ルノーは最新のスポーツモデル「ルーテシア ルノー・スポール」のお披露目を会場で行い、大いに注目された
かつて自身がコ・ドライバーを務めモンテカルロラリーで総合3位を獲得したフェアレディZとジャン・トッドFIA会長
左から井原慶子選手、ジャン・トッドFIA会長、近藤真彦スーパーバイザー

各社展示ブースも充実

新車の展示にも積極的。左からマツダ「アクセラ」、日産「デイズ」、メルセデス・ベンツ「Aクラス」
ブリヂストンはプレミアムパドック内にホスピタリティブースを設置
横浜ゴムのブースでは高橋国光選手のF3000を展示。子供はシートに乗り込み記念写真を撮っていた
ミシュランはSUPER GTやWEC(世界耐久選手権)用タイヤを展示。実際に持ってそのサイズ感や重さを体感できた
日本レース写真家協会(JRPA)は会員の写真展示のほか、F1マシン等との記念撮影を実施した
2輪のデモラン&展示もあり。13日C会場で行われたMotoGPのパブリックビューイングは大勢のファンで大いにい盛り上がった(写真右)
そのほかのブースやイベントにも来場者が多く訪れていた

エクスペリエンスゾーン(B会場)

 カート走行体験や国内外22ブランドの最新モデルの同乗試乗会、日本自動車ジャーナリスト協会(AJAJ)による「母と子の楽ラク運転講習会」など、まさに実際に触れたり体験するのがこのB会場だ。

 「母と子の楽ラク運転講習会」は座学と実技からなるドライ、ウエット路面での急ブレーキ体験や車庫入れ、縦列駐車のアドバイスなどさまざまなプログラムが用意されていた。

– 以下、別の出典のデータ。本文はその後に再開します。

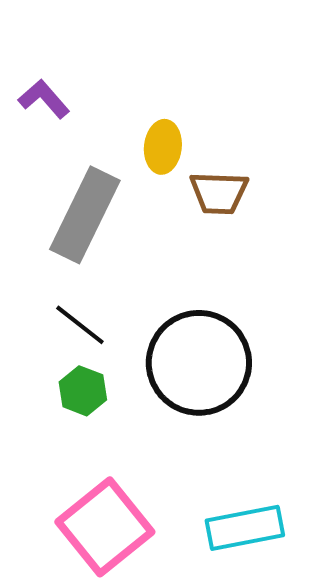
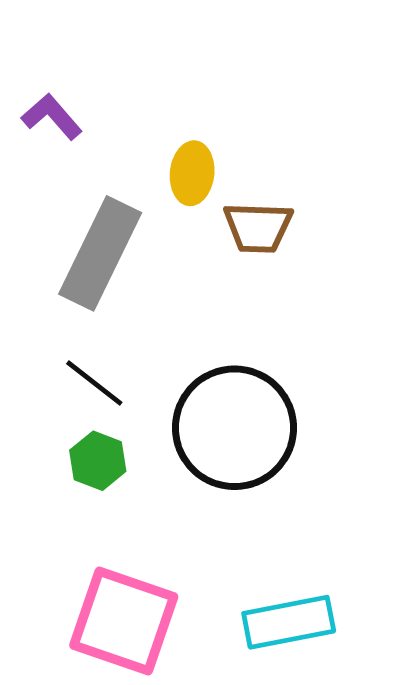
pink square: (105, 527) -> (124, 621), turned -32

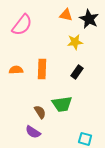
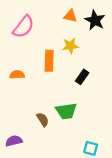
yellow star: (75, 42) -> (70, 46), moved
orange rectangle: (42, 69) -> (49, 61), moved
purple semicircle: (33, 132) -> (14, 141), moved, turned 133

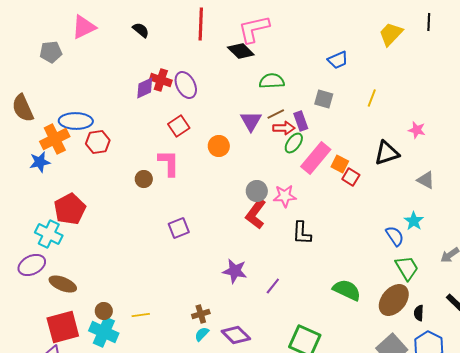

「母と子の楽ラク運転講習会」には、弊誌でもお馴染みのモータージャーナリスト・岡本幸一郎氏も参加。クルマが横に倒れたときなどの様子を体験できる、タカタのロールオーバーシミュレーターの横でシートベルトの重要性などを解説
「ふれあい試乗会&体験会」

カルチャー&レジェンドゾーン(C会場)

 A、B会場とダイバーシティ東京プラザの間に位置するウエストプロムナードがC会場。1989年以前に生産された歴史的モデルやレースカー、ラリーカーのレプリカの展示スペースで、特設ブースでは日本のモータースポーツの歴史を映像で見ることができた。また、今年はK4GPへの参加車両や、86/BRZワンメイク車両によるカラーリングコンテストも行われた。

K4GP参加車両
86/BRZワンメイク車両
ロスマンズポルシェ911SC RSのグループBマシン
クラシックカーが似合う美しい会場がC会場だ
1967年スバル360カスタム
スカイランシリーズは不動の人気
懐かしいセリカ
後ろ姿が美しい欧州車4台

 仕上げの美しさもさることながら、そのカラーリングの選択にこだわりが見えるレプリカ車達。シビックタイプRユーロのラリーカーは車種そのものが稀少だ。赤いマルティニカラーのデルタインテグラーレはベース車も16Vモデルでストライプも忠実な、まさに1989年サンレモ・ラリーのあのウイニングマシンだ。

 ロスマンズカラーのレガシィはWRCではなく1991年の英国選手権のC.マクレー車とのこと。そのこだわりに驚く。またグループAスカイラインはさまざまなカラーリングが楽しい。

レプリカの圧倒的人気はやはりラリーカーだ
こちらは根強い人気のR32スカイライン グループA
当時の人気を考えれば意外なほど少ないST165型セリカTTEカラー
赤マルティニのランチアと初代レガシィ
三菱ワークスにちょっと痛車風味のランサー

 今年のモータースポーツジャパンも晴天に恵まれ大成功に終わったようだ。シーズン中とは言え、日本のモータースポーツにおいて人気の高いSUPER GTのマシンのデモランが殆どなく、また歴史的名車も展示こそあるが走行は皆無だったことに少々寂しさを覚えるのが正直なところだ。

 だが、会場内で多くの子供達が目を輝かせて楽しんでいる様子を見ていると、やはりホンモノに触れる機会があるのは大事だと感じる。車を取り巻く環境が変化したとは言え、日本にとって自動車産業は決して小さい存在ではなく、これからも大きな存在であり続けるであろう。

 ならば車がもっと楽しく、もっと魅力的に感じるこのようなイベントは大変重要でありこれからもぜひ続けて欲しいイベントだ。

【お詫びと訂正】記事初出時、ST165型セリカの形式名に誤りがありました。お詫びして訂正させていただきます。